British Telecommunications plc v BT Pension Scheme Trustees Limited and another [2018] EWHC 69 (Ch)

A judge has ruled that the BT Pension Scheme may not switch to using the Consumer Prices Index (CPI) rather than the Retail Prices Index (RPI) when assessing whether or not a pension increase is payable in order to protect pensioners against the impact of inflation, because the Scheme's rules state that it can only move away from using RPI if that index "becomes inappropriate".


We have reported previously on various cases regarding the question of whether pension plans may change the type of index used to assess whether an annual increase is due to pensions in payment. These cases have come about since the Government decided in 2011 that it would move away from the use of RPI in various contexts, including in relation to public service pensions.

CPI generally gives rise to a lower figure than RPI for annual inflation, and therefore this is a method by which some costs savings may be possible. It has been argued that CPI is a more appropriate index than RPI because: (i) the methodology underlying RPI has been criticised in recent years; and (ii) specifically when considering pensioners' living costs, CPI does not take into account certain household costs, such as the costs of mortgage borrowing, that tend to be less relevant to pensioners than to the population as a whole.

The case law in relation to private occupational pension plans is fairly fact-specific in that much will depend on the exact wording of a given pension plan's rules on increases to pensions in payment, revaluation of early leavers' benefits and making amendments. Some plans will track the statutory index used by the Government from time to time, without specifying any particular index, and in those cases no additional steps will be necessary in order to substitute the use of CPI for RPI (indeed, companies and trustees are unlikely to have any flexibility not to make this change). However, other plans will refer specifically to the use of RPI (sometimes referred to as RPI being "hardwired" into the plan's rules), and in these circumstances it is sometimes necessary for an application to be made to the court to interpret that wording in order to determine whether or not a switch from RPI to CPI is permitted.

The BT Pension Scheme's rules

The key rule in the BT Pension Scheme's 2016 Rules states that each year:

"…each pension in payment… will be increased by the increase in the costs of living during the 12 months up to and including the previous January… subject to a maximum increase in each year of 5%... The cost of living will be measured by the Government's published General (All Items) Index of Retail Prices, or if this ceases to be published or becomes inappropriate, such other measure as the Principal Company, in consultation with the Trustee, decides".
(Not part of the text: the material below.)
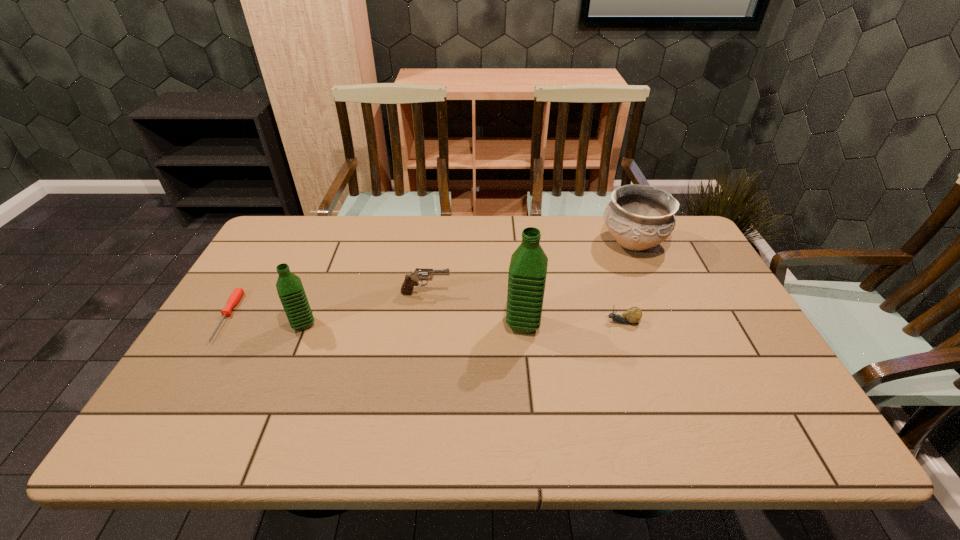
This screenshot has width=960, height=540. What are the coordinates of `free point that keeps the water bottles evenly spaced on the right` in the screenshot? It's located at (743, 324).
There were, therefore, two principal questions that the High Court was asked to consider. The first, described in this case as the gateway test, is does the issue of whether RPI has become inappropriate have to be assessed subjectively by BT (or BT and the Trustee) or must it be assessed objectively. The second is whether, in light of the answer to question (1), the "becomes inappropriate" test has been met in all of the circumstances.

The judge's decision

The judge in this case held that the natural meaning of the words used points towards an objective test for whether RPI has "become inappropriate". He noted that there are other provisions in the Scheme's rules (and indeed other wording within the same provision) that refer to matters being within the discretion of the Company and/or Trustee but the operative provision here is silent on that matter, which the judge takes to mean that the relevant test was an objective question of construction.
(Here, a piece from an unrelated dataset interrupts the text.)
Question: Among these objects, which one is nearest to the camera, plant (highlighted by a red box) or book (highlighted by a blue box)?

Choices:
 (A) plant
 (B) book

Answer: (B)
He went on to hold that, in the circumstances, the relatively high hurdle set by the objective test of whether RPI had "become inappropriate" had not been cleared because:

  • the use of the transitive verb "becomes" in the test suggests that something must have changed in terms of RPI's appropriateness since 2002 (when the relevant test was first incorporated into the scheme's rules), whereas the evidence before the court was that the key problems with RPI had been known about since before that time
  • the use of "inappropriate" means something other than whether RPI is less appropriate than CPI; although RPI is no longer in use as the Government's principal index for pensions purposes and is no longer designated as a national statistic, it is still calculated and published on a monthly basis and it remains an appropriate method of achieving the purpose of the rule, which is to provide protection against increases in the real cost of living likely to be encountered by pensioners.

BT intends to appeal against the High Court's decision.

What does the decision tell us?

As mentioned above, all of these cases are very much dependent on the wording of the affected pension plan's provisions regarding the index to be used when considering the applicability of pension increases. We are currently awaiting a Government White Paper which may propose the introduction of a statutory modification power to allow schemes to switch from RPI to CPI regardless of the terms of the plan rules.

If your plan does allow for a discretionary change of index, trustees will need to carefully consider all of the circumstances when assessing whether such a change is appropriate, rather than simply acceding to the company's desire to use a cheaper methodology. In addition, it may be necessary to carry out a consultation with affected members before any change can be validly made, regardless of the method by which such a change can be effected.